I find it so interesting that, as much as we liberal-minded people like to think people are unique and don’t fit into the categories we put them in, dating site data shows that people actually do fit relatively neatly into categories. White men seem to love fishing and NASCAR and black women tend to like soul food and Tupac. So the question is, after we’ve seen how so many people don’t fit the mold, why do others fit it a little too well.
While I was discussing this in a science course, I chose to pull on my communication background to try to explain this. When we create categories, we inadvertently create communities of people who seek refuge with others “like them” who are also placed in the same category. When these people interact, they create their own “organizations” with their own cultures. Because of this, we can apply some organizational communication theory to examine them. People create cultures to make sense of the world. We affiliate with people who support our existing opinions and provide their own opinions that fall within our personal range of acceptability.

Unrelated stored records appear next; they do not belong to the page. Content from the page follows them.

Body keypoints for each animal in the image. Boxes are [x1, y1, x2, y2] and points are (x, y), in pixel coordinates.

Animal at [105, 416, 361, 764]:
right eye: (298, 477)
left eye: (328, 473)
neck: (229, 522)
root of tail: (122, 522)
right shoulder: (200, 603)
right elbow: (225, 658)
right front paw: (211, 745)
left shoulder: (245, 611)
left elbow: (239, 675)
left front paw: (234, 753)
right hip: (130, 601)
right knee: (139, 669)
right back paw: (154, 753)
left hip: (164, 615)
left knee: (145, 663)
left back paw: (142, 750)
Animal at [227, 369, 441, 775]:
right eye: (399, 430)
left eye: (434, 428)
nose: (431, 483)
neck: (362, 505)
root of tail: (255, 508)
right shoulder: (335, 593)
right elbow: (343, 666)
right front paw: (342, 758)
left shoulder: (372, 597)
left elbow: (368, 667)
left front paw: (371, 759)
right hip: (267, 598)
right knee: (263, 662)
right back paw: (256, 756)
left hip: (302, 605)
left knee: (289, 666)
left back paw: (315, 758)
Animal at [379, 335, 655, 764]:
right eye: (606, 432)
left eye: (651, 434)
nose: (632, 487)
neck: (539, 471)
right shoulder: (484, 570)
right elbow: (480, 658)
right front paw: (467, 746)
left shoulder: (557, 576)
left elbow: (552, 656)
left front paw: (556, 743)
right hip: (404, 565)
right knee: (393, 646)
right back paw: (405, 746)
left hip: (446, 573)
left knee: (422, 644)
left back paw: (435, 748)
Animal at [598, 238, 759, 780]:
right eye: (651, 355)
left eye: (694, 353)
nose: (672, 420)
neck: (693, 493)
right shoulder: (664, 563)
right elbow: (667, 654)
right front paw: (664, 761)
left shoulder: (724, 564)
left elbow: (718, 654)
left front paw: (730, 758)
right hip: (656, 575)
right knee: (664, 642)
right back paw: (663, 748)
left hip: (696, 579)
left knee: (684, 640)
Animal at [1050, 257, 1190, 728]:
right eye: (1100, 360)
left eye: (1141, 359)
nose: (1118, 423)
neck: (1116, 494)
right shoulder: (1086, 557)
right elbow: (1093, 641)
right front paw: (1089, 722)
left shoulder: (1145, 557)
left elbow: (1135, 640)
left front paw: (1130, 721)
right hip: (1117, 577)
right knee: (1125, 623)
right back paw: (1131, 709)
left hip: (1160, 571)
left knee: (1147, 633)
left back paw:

As people communicate, they shape each other’s realities while themselves being shaped. So, when like-minded people get together, they become more like-minded.Therefore, it is not surprising that people who are strongly connected to and affiliated with each other, they subscribe to many of the same beliefs, practices, and preferences. If a group of NASCAR-loving fishermen all hang out together, it is likely they will all like NASCAR and fishing that much more because it is something that bonds them to each other and gives them a sense of belonging.
Now, this sense of belonging does have more of a biological tie. Humans are social creatures. We seek community to survive and meet our psychological needs. Creating a culture is one way we do this. We seek out people who will accept and “protect” us. So, it makes sense that we would seek out and become like the people around us. The question is, though, is this wrong? Just because a group of women all happen to like soul food and Tupac, should they be stereotyped? Are they just this description?
Stereotypes are just descriptions of a group of people. Objectively, they are not the evil fate we often make them out to be. The problem arises when we say that this description, this stereotype, is the only description for these people. I am a white young adult female who likes Starbucks and has a serious Pinterest addiction. Based on these interests, I am the stereotypical “white chick,” but, I can also work on an engine, cut down a tree, and cheer on the Pittsburgh Steelers. Yes, I am a stereotypical white girl, but I am more than that. I have many of the same interests as people around me, but I have many more interests, too.
The same goes for any other social category. Yes, they will have things in common with other members of the same category, but I would argue that’s a good thing. It means they have a steady culture to identify with. The important thing, though, is that they are more than that. They share things with their culture, but they have their own interests. They have something that makes them more than their category, more than their stereotype.